Supplied information: Begin
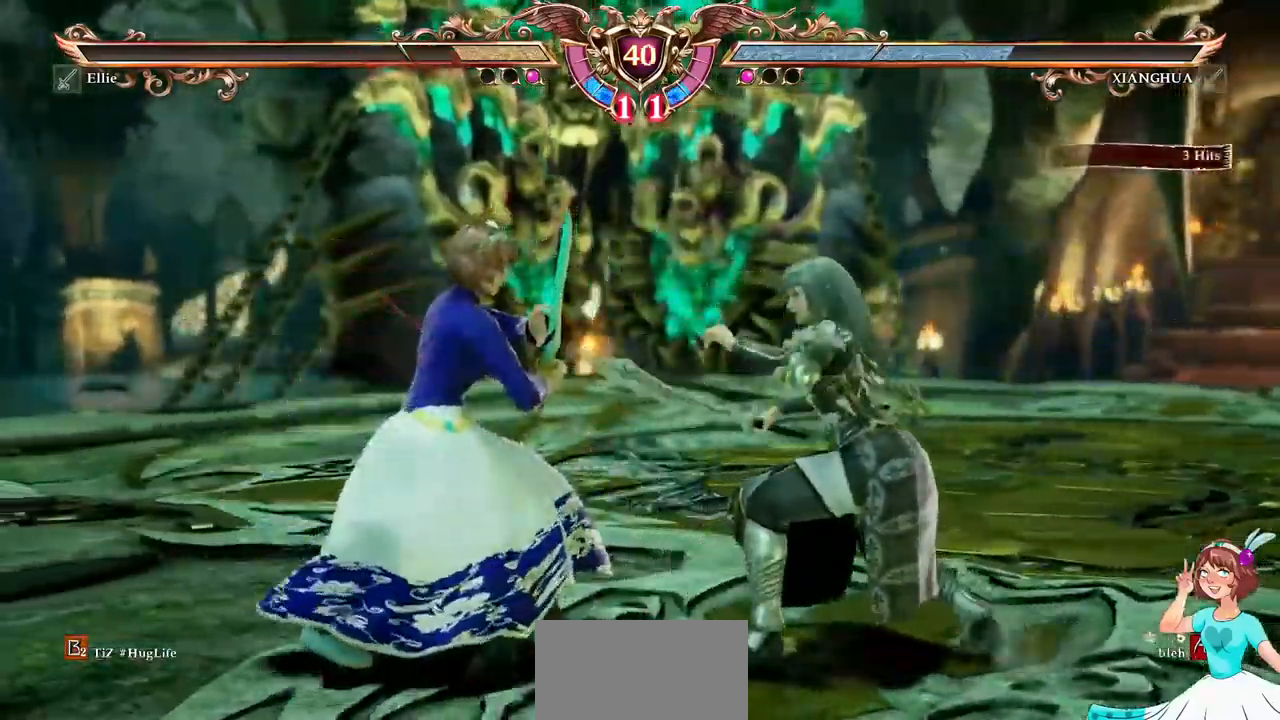
Gameplay with a controller (Xbox layout); each line is a JSON object with the inputs held at the frame after it. "events" lists button and stick changes between this image and that frame as [ms after this image, input, new state], when the widget could be followed in between. Not read: L3 R3 SELECT START.
{"buttons": [], "events": [[33, "DPAD_UP", "up"], [83, "DPAD_RIGHT", "up"], [133, "DPAD_LEFT", "down"], [167, "A", "down"], [167, "X", "down"], [283, "DPAD_LEFT", "up"], [317, "A", "up"], [317, "X", "up"]]}
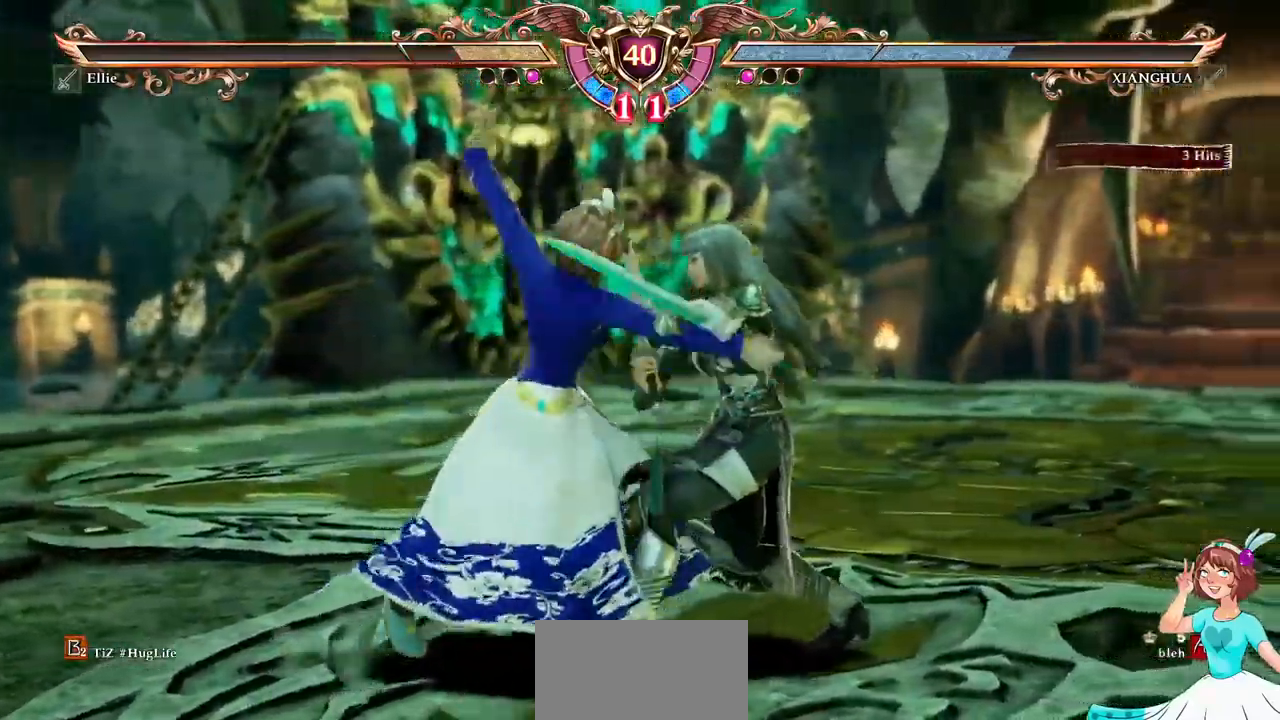
{"buttons": []}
Supplied information: End
Give the data above again in full and unchanged, skipping the pictures.

**Answer below**
Gameplay with a controller (Xbox layout); each line is a JSON object with the inputs held at the frame after it. "events" lists button and stick changes between this image and that frame as [ms after this image, input, new state], when the widget could be followed in between. Not read: L3 R3 SELECT START.
{"buttons": [], "events": [[33, "DPAD_UP", "up"], [83, "DPAD_RIGHT", "up"], [133, "DPAD_LEFT", "down"], [167, "A", "down"], [167, "X", "down"], [283, "DPAD_LEFT", "up"], [317, "A", "up"], [317, "X", "up"]]}
{"buttons": []}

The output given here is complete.